Nothing wrong with being dumb

Tony Poulos
15 Dec 2011
00:00

I've decided there's nothing wrong with being dumb. These days just having a smartphone handy can make the dumbest person absolutely brilliant, as long as he's smart enough to use the smartphone. However, when it comes to being a network operator, the word "dumb", when used with that other hackneyed noun, "pipe", sends shivers down telco CEO spines.

Well, not quite all. There is one wholesale satellite and terrestrial LTE provider in the US that relishes being not just a dumb pipe, but strives to build the dumbest of all wireless pipes possible -- the ultimate dumb pipe! In fact, that's the mantra of LightSquared CEO Sanjiv Ahuja, who said, "We want to be the dumbest wireless broadband pipe. No intelligence in our network. None. Zero."

So, how come LightSquared is flying in the face of the industry's accepted norm that strives for intelligence to provide value-added services deemed critical for survival? Maybe it's because most existing, and dare I say "legacy" networks, have been built that way in order to address the lucrative consumer, corporate and enterprise markets. In fact, most networks strive to be one-stop shops from everything, quite often failing to maximize returns from any one sector.

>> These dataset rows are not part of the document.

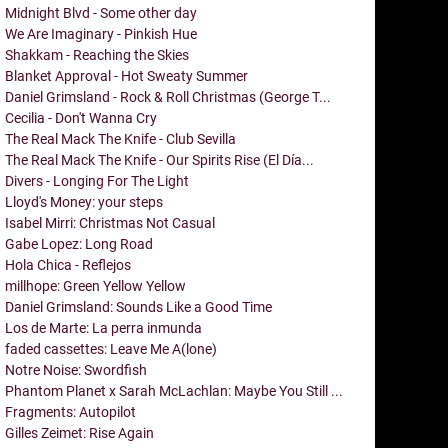
Midnight Blvd - Some other day
We Are Imaginary - Pinkish Hue
Shakkam - Reaching the Skies
Blanket Approval - Hot Sweaty Summer
Daniel Grimsland - Rock & Roll Christmas (George T...
Cecilia - Don't Wanna Cry
The Real Mack The Knife - Club Sevilla
The Real Mack The Knife - Our Spirits Rise (El Día...
Divers - Longing For The Light
Lloyd's Money: your steps
Isabel Mirri: Christmas Not Casual
Gabe Lopez: Long Road
Hola Chica - Reflejos
millhope: Green Yellow Yellow
Daniel Grimsland: Sounds Like a Good Time
Los de Marte: La perra inmunda
faded cassettes: Leave Me A(lone)
Notre Noise: Swordfish
Phantom Planet x Sarah McLachlan: Maybe You Still ...
Fragments: Autopilot
Gilles Zeimet: Rise Again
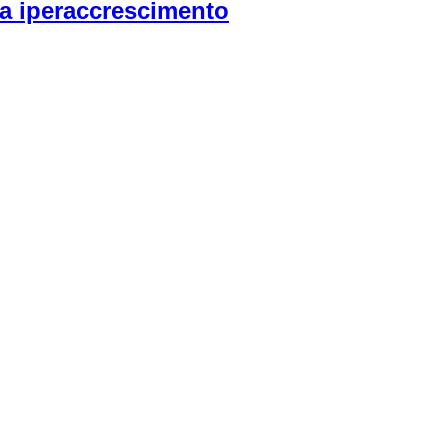
da iperaccrescimento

With diminishing high-yield voice revenues giving way to low-yield data, the cost of being all things to all people is starting to come into question and savvy CEOs are not just looking at cost-reduction as their savior but also at dramatic business model re-engineering. Discovering the true cost of servicing retail customers may be an impossible task, but if you imagine not having to worry about any operational and business systems, service delivery platforms, application servers, etc., then you start to get a gauge on what LightSquared is trying to achieve.

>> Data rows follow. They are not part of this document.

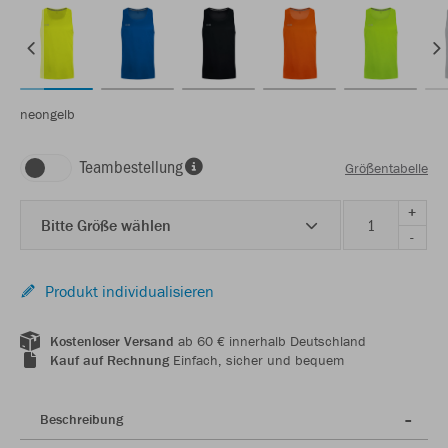
neongelb
Teambestellung
Größentabelle
+
Bitte Größe wählen
-
Produkt individualisieren
Kostenloser Versand
ab 60 € innerhalb Deutschland
Kauf auf Rechnung
Einfach, sicher und bequem
Beschreibung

That's not say that operating the ultimate dumb pipe is free of all these overheads. Even as a pure wholesale operation, it still has to provision services and bill its customers, but even those systems are kept to a basic minimum and are outsourced. Having an all-IP LTE network (that's even hosted by someone else), having a large chunk of spectrum to play with and being able to use both terrestrial and satellite networks by utilizing a clever Qualcomm chipset in devices, means that LightSquared can just worry about finding wholesale customers that require a minimum of attention, just access to a, dare I say it, "big fat pipe".